Belgium will end the 2023 budget year with a deficit that is 6.5 billion smaller than feared when it was drawn up. This is mainly the result of stronger economic growth, writes De Tijd based on provisional figures from the federal government service Policy & Support (BOSA).

The federal government ends the year with a deficit of 3.3 percent of gross domestic product (GDP) and the states and municipalities with a deficit of 1.3 percent of GDP. Together this amounts to 4.6 percent of GDP or 26.7 billion euros.

That result is less bad than expected. Compared to the October 2023 estimate, this is an improvement of 3.4 billion euros. Primary federal expenditure in particular (without interest charges) fell sharply, by €1.3 billion, because, among other things, the social energy tariff cost less, as did the support for families who heat with oil.

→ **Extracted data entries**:

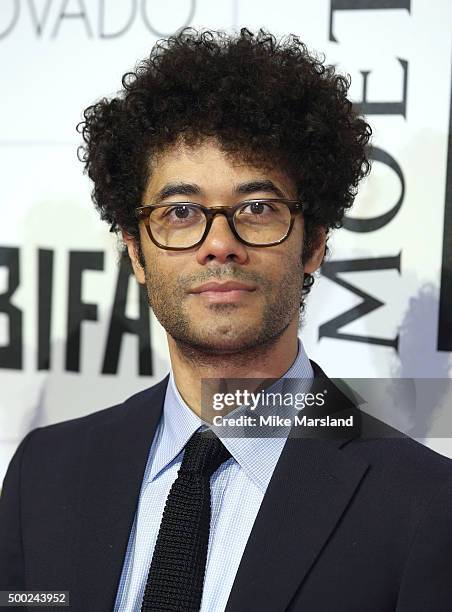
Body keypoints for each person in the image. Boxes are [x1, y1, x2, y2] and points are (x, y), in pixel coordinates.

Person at [1, 28, 452, 612]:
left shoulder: (423, 505)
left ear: (314, 243)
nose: (219, 245)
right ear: (136, 251)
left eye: (257, 209)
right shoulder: (45, 473)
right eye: (181, 212)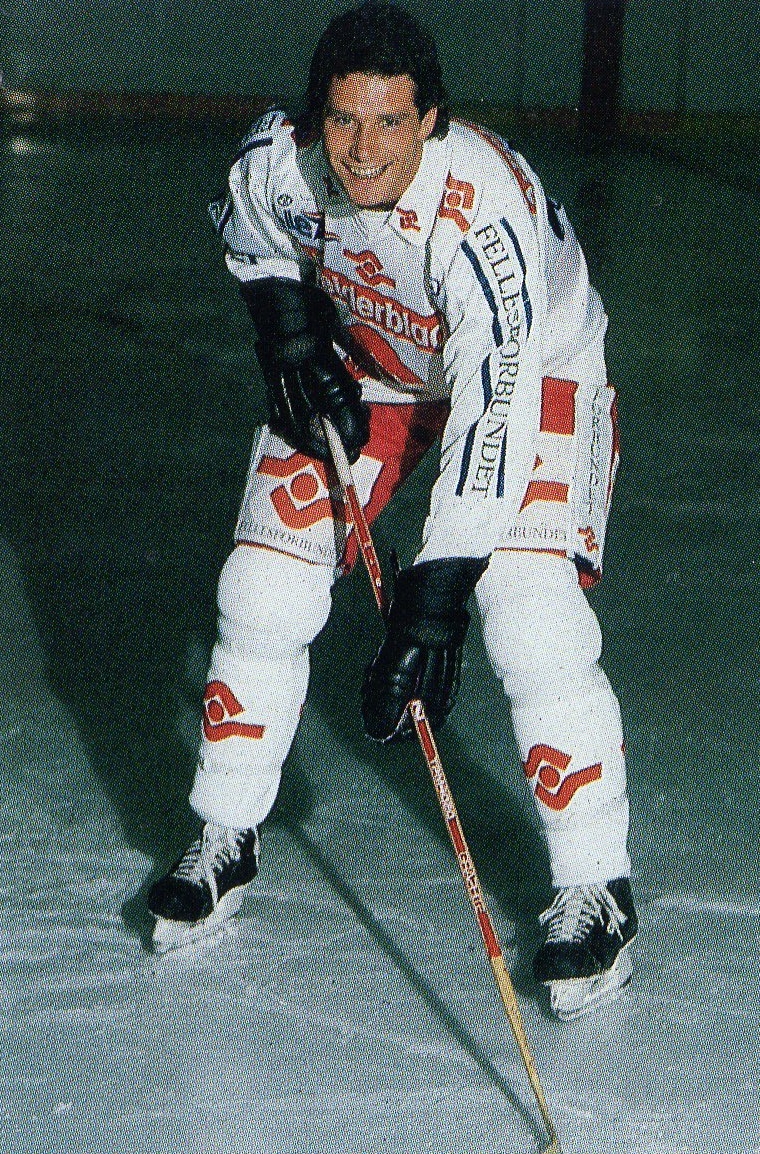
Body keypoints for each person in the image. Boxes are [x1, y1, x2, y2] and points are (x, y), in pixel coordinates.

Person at [148, 0, 637, 1020]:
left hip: (533, 374)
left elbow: (493, 413)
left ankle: (597, 886)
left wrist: (436, 589)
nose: (363, 150)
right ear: (314, 116)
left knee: (531, 616)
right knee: (263, 586)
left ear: (433, 122)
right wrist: (284, 321)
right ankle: (223, 830)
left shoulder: (481, 218)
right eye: (342, 119)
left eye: (390, 122)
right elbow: (249, 222)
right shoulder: (281, 161)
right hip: (376, 369)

→ **WORK REQUIRED**: Continue the article on Belgium's 2023 budget deficit from its last sentence.

→ **ANSWER AREA**:
Compared to the initial preparation of the 2023 budget, the improvement is 6.5 billion euros, a deviation that is mainly related to the economic growth of our country. This is not without significance, because the government and parliament were then concerned with the question of whether the deficit would amount to 5.8 or 6.1 percent of GDP. That discussion led to the resignation of Eva De Bleeker (Open VLD) as State Secretary for the Budget.

“Although we have had to tackle one crisis after another during this legislature, we have made an effort of 11 billion euros. And that without affecting the middle class,” De Bleeker’s successor Alexia Bertrand (Open VLD) responds in an interview.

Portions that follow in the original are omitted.